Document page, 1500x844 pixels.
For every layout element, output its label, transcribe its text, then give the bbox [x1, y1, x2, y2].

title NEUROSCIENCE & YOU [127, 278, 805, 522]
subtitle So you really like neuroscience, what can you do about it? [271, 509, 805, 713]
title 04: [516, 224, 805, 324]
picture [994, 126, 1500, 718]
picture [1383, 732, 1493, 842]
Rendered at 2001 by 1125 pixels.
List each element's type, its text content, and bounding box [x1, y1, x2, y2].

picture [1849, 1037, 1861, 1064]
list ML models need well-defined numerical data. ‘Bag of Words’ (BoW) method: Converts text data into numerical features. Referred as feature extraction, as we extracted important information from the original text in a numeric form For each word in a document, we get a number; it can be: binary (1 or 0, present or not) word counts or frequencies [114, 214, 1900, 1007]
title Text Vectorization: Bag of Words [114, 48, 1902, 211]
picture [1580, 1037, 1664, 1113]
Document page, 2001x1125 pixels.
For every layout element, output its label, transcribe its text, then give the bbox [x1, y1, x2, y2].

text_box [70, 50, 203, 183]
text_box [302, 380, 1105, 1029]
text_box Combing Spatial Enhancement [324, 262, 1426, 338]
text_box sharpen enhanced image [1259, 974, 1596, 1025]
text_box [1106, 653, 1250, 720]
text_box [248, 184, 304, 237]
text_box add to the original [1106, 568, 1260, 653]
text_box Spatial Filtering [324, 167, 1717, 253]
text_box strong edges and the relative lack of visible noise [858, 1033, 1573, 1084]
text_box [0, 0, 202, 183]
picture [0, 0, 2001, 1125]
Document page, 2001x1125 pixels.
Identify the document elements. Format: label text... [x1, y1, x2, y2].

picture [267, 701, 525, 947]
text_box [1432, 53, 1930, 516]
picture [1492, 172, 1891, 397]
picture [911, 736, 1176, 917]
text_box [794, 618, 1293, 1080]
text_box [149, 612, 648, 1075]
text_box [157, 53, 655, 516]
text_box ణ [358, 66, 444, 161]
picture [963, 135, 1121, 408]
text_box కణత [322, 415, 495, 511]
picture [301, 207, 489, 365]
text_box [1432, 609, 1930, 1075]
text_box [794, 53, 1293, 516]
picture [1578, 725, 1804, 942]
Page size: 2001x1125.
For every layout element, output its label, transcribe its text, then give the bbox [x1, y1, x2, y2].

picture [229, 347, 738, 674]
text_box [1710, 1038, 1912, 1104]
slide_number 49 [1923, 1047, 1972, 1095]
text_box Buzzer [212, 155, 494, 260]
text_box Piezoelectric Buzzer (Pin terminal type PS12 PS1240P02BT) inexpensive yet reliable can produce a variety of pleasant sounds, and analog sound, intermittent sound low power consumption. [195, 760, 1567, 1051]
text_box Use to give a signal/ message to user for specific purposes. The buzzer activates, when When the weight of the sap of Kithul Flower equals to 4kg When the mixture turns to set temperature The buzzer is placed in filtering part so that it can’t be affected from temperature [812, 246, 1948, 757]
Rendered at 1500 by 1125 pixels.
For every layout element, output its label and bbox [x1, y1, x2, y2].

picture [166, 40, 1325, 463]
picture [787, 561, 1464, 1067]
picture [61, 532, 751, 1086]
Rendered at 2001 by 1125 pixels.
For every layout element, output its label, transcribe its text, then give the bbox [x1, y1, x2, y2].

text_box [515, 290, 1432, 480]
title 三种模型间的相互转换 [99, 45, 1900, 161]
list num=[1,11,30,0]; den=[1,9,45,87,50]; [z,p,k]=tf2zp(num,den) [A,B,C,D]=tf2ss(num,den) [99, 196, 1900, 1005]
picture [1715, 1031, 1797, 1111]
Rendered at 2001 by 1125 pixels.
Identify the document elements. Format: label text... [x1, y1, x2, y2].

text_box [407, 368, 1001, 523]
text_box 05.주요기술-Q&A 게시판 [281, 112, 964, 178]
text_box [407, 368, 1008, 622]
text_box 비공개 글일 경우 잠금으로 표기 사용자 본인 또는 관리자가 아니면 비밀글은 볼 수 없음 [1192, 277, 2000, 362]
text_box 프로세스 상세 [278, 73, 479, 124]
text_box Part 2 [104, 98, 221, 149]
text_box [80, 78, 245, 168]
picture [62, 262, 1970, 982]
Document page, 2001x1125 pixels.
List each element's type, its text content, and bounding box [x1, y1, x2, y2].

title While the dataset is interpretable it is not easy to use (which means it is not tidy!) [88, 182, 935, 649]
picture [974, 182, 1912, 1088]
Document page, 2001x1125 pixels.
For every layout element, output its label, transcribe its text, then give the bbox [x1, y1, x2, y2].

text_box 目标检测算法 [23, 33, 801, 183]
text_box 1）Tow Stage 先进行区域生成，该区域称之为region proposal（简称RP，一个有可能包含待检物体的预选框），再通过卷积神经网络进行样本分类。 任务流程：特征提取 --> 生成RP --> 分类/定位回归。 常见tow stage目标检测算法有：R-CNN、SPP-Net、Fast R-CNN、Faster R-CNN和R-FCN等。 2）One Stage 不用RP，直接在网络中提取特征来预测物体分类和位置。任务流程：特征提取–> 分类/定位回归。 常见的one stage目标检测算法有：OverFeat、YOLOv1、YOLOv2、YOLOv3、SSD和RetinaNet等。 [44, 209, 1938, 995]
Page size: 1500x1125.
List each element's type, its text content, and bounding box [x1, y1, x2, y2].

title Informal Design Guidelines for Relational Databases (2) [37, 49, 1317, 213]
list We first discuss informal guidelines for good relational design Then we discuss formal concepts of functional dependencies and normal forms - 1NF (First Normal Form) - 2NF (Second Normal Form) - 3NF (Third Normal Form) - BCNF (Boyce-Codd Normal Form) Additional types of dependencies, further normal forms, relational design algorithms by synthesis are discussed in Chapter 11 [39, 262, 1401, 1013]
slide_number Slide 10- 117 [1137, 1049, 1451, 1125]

■ ■ ■ ■ ■

JOB :: Transcribe every entry exactly as it reads.

TASK RESPONSE ::
Document page, 1500x844 pixels.
For every layout element, output its label, transcribe its text, then give the bbox [x1, y1, x2, y2].

title NEUROSCIENCE & YOU [127, 278, 805, 522]
subtitle So you really like neuroscience, what can you do about it? [271, 509, 805, 713]
title 04: [516, 224, 805, 324]
picture [994, 126, 1500, 718]
picture [1383, 732, 1493, 842]
Rendered at 2001 by 1125 pixels.
List each element's type, its text content, and bounding box [x1, y1, x2, y2].

picture [1849, 1037, 1861, 1064]
list ML models need well-defined numerical data. ‘Bag of Words’ (BoW) method: Converts text data into numerical features. Referred as feature extraction, as we extracted important information from the original text in a numeric form For each word in a document, we get a number; it can be: binary (1 or 0, present or not) word counts or frequencies [114, 214, 1900, 1007]
title Text Vectorization: Bag of Words [114, 48, 1902, 211]
picture [1580, 1037, 1664, 1113]
Document page, 2001x1125 pixels.
For every layout element, output its label, transcribe its text, then give the bbox [x1, y1, x2, y2].

text_box [70, 50, 203, 183]
text_box [302, 380, 1105, 1029]
text_box Combing Spatial Enhancement [324, 262, 1426, 338]
text_box sharpen enhanced image [1259, 974, 1596, 1025]
text_box [1106, 653, 1250, 720]
text_box [248, 184, 304, 237]
text_box add to the original [1106, 568, 1260, 653]
text_box Spatial Filtering [324, 167, 1717, 253]
text_box strong edges and the relative lack of visible noise [858, 1033, 1573, 1084]
text_box [0, 0, 202, 183]
picture [0, 0, 2001, 1125]
Document page, 2001x1125 pixels.
Identify the document elements. Format: label text... [x1, y1, x2, y2].

picture [267, 701, 525, 947]
text_box [1432, 53, 1930, 516]
picture [1492, 172, 1891, 397]
picture [911, 736, 1176, 917]
text_box [794, 618, 1293, 1080]
text_box [149, 612, 648, 1075]
text_box [157, 53, 655, 516]
text_box ణ [358, 66, 444, 161]
picture [963, 135, 1121, 408]
text_box కణత [322, 415, 495, 511]
picture [301, 207, 489, 365]
text_box [1432, 609, 1930, 1075]
text_box [794, 53, 1293, 516]
picture [1578, 725, 1804, 942]
Page size: 2001x1125.
For every layout element, output its label, transcribe its text, then give the bbox [x1, y1, x2, y2].

picture [229, 347, 738, 674]
text_box [1710, 1038, 1912, 1104]
slide_number 49 [1923, 1047, 1972, 1095]
text_box Buzzer [212, 155, 494, 260]
text_box Piezoelectric Buzzer (Pin terminal type PS12 PS1240P02BT) inexpensive yet reliable can produce a variety of pleasant sounds, and analog sound, intermittent sound low power consumption. [195, 760, 1567, 1051]
text_box Use to give a signal/ message to user for specific purposes. The buzzer activates, when When the weight of the sap of Kithul Flower equals to 4kg When the mixture turns to set temperature The buzzer is placed in filtering part so that it can’t be affected from temperature [812, 246, 1948, 757]
Rendered at 1500 by 1125 pixels.
For every layout element, output its label and bbox [x1, y1, x2, y2].

picture [166, 40, 1325, 463]
picture [787, 561, 1464, 1067]
picture [61, 532, 751, 1086]
Rendered at 2001 by 1125 pixels.
For every layout element, output its label, transcribe its text, then give the bbox [x1, y1, x2, y2].

text_box [515, 290, 1432, 480]
title 三种模型间的相互转换 [99, 45, 1900, 161]
list num=[1,11,30,0]; den=[1,9,45,87,50]; [z,p,k]=tf2zp(num,den) [A,B,C,D]=tf2ss(num,den) [99, 196, 1900, 1005]
picture [1715, 1031, 1797, 1111]
Rendered at 2001 by 1125 pixels.
Identify the document elements. Format: label text... [x1, y1, x2, y2].

text_box [407, 368, 1001, 523]
text_box 05.주요기술-Q&A 게시판 [281, 112, 964, 178]
text_box [407, 368, 1008, 622]
text_box 비공개 글일 경우 잠금으로 표기 사용자 본인 또는 관리자가 아니면 비밀글은 볼 수 없음 [1192, 277, 2000, 362]
text_box 프로세스 상세 [278, 73, 479, 124]
text_box Part 2 [104, 98, 221, 149]
text_box [80, 78, 245, 168]
picture [62, 262, 1970, 982]
Document page, 2001x1125 pixels.
List each element's type, its text content, and bounding box [x1, y1, x2, y2].

title While the dataset is interpretable it is not easy to use (which means it is not tidy!) [88, 182, 935, 649]
picture [974, 182, 1912, 1088]
Document page, 2001x1125 pixels.
For every layout element, output its label, transcribe its text, then give the bbox [x1, y1, x2, y2].

text_box 目标检测算法 [23, 33, 801, 183]
text_box 1）Tow Stage 先进行区域生成，该区域称之为region proposal（简称RP，一个有可能包含待检物体的预选框），再通过卷积神经网络进行样本分类。 任务流程：特征提取 --> 生成RP --> 分类/定位回归。 常见tow stage目标检测算法有：R-CNN、SPP-Net、Fast R-CNN、Faster R-CNN和R-FCN等。 2）One Stage 不用RP，直接在网络中提取特征来预测物体分类和位置。任务流程：特征提取–> 分类/定位回归。 常见的one stage目标检测算法有：OverFeat、YOLOv1、YOLOv2、YOLOv3、SSD和RetinaNet等。 [44, 209, 1938, 995]
Page size: 1500x1125.
List each element's type, its text content, and bounding box [x1, y1, x2, y2].

title Informal Design Guidelines for Relational Databases (2) [37, 49, 1317, 213]
list We first discuss informal guidelines for good relational design Then we discuss formal concepts of functional dependencies and normal forms - 1NF (First Normal Form) - 2NF (Second Normal Form) - 3NF (Third Normal Form) - BCNF (Boyce-Codd Normal Form) Additional types of dependencies, further normal forms, relational design algorithms by synthesis are discussed in Chapter 11 [39, 262, 1401, 1013]
slide_number Slide 10- 117 [1137, 1049, 1451, 1125]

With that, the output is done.